- [YOUR INSTRUCTIONS] Please show each line of the entries below that contains the word "data".

- [PROVIDED ENTRIES]
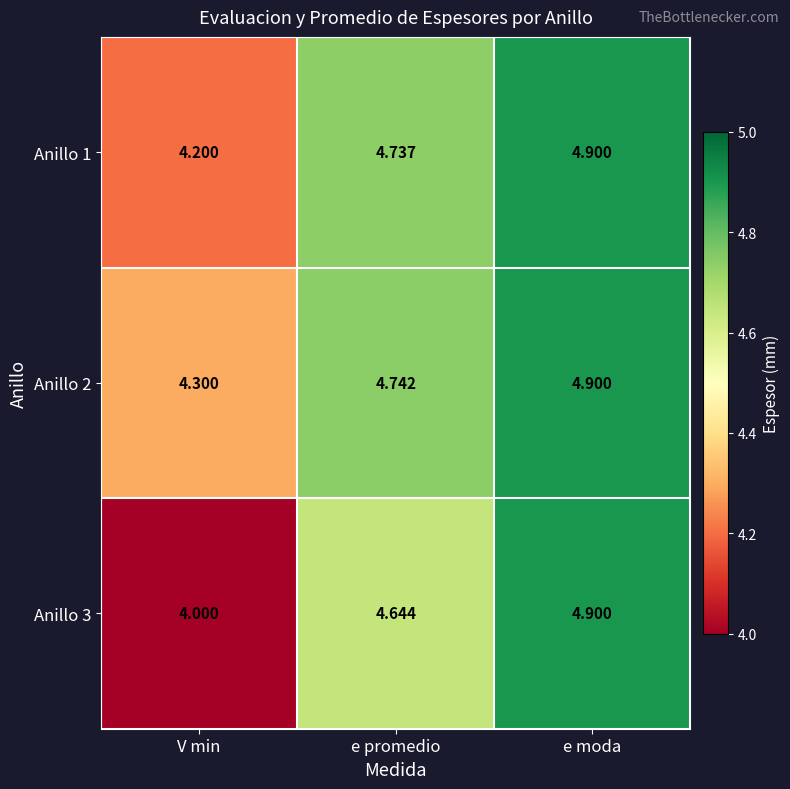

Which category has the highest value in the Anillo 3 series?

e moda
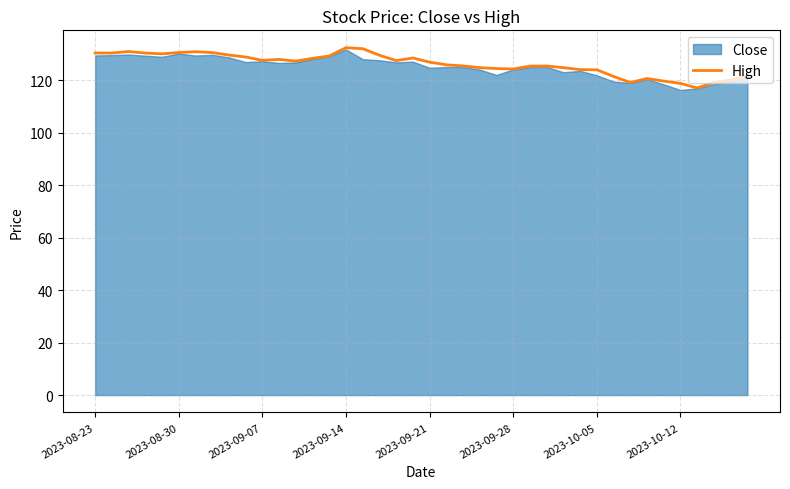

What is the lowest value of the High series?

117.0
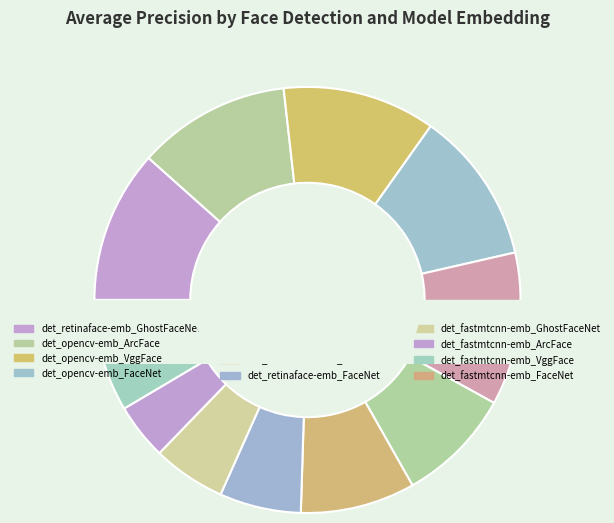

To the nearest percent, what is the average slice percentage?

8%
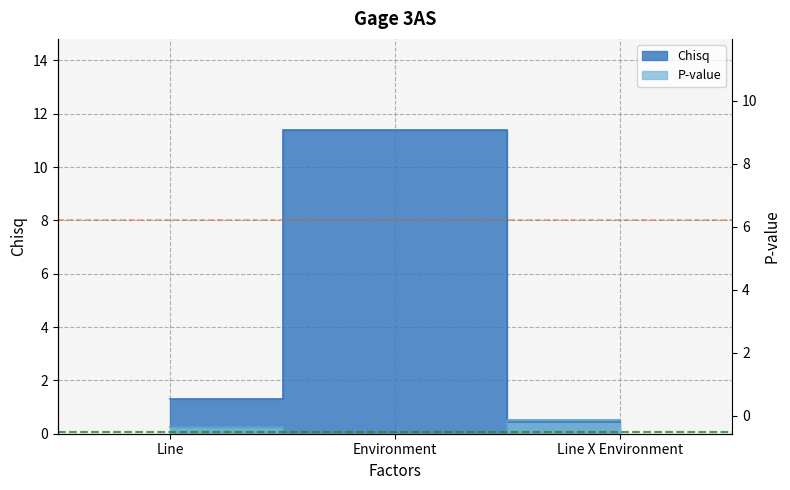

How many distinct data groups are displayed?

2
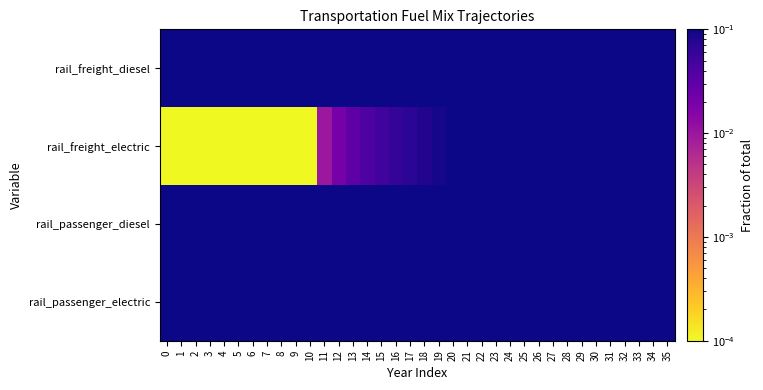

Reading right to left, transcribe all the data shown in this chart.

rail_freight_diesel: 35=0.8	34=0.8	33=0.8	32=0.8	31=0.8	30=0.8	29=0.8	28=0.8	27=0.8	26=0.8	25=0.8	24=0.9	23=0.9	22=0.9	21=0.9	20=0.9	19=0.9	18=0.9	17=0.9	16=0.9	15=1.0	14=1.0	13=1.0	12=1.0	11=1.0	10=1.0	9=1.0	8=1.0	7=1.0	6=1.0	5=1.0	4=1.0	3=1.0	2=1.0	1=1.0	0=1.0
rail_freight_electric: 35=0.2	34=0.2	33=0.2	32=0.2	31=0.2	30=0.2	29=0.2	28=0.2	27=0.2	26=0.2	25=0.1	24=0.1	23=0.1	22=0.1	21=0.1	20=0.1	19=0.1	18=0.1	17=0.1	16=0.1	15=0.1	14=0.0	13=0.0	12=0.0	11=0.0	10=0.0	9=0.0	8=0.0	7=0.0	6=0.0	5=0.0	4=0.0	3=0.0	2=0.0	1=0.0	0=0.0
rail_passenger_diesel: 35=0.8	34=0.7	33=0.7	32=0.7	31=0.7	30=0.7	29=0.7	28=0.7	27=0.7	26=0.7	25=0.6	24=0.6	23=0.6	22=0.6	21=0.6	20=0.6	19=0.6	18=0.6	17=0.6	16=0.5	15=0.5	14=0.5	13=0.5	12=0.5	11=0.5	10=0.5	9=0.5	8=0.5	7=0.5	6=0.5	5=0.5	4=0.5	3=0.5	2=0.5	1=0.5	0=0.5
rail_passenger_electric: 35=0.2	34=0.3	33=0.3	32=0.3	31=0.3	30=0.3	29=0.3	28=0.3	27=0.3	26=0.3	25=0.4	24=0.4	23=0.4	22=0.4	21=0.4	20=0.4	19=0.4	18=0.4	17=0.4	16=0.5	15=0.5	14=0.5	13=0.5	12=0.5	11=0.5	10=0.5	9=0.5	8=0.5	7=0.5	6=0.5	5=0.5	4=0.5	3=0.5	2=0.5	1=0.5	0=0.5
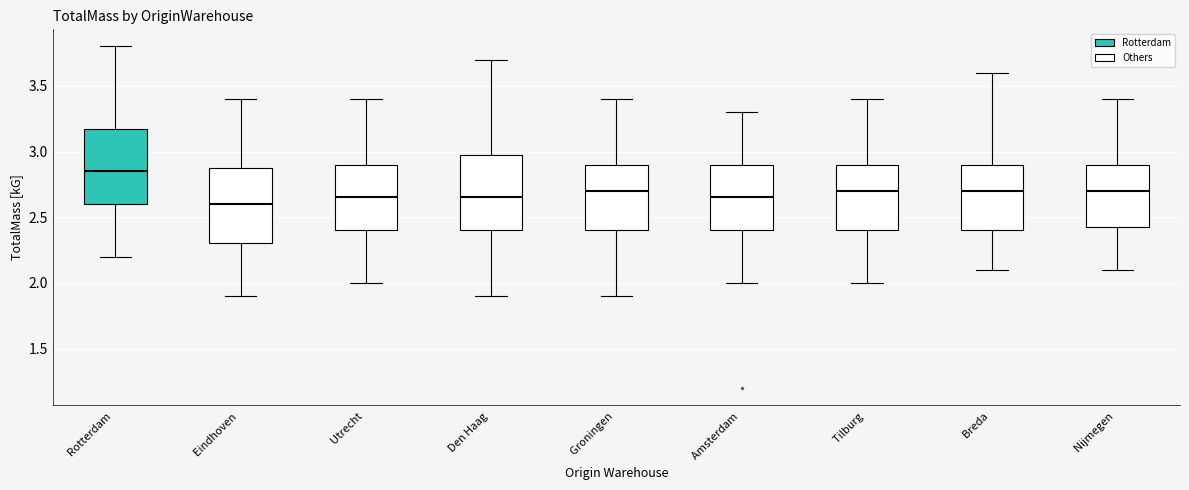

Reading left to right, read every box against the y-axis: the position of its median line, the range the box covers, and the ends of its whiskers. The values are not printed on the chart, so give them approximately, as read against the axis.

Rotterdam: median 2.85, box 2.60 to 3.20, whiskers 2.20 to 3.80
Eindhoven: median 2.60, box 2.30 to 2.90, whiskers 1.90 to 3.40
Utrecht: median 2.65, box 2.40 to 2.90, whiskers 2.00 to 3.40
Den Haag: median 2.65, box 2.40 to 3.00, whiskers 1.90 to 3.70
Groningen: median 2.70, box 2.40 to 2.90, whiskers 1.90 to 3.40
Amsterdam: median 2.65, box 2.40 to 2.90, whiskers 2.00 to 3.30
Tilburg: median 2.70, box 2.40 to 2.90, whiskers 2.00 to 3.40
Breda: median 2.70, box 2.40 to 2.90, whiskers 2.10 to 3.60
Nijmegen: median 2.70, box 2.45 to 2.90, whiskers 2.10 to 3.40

- [WORKED SOLUTION]
How many distinct data groups are displayed?
Reading right to left, transcribe all the data shown in this chart.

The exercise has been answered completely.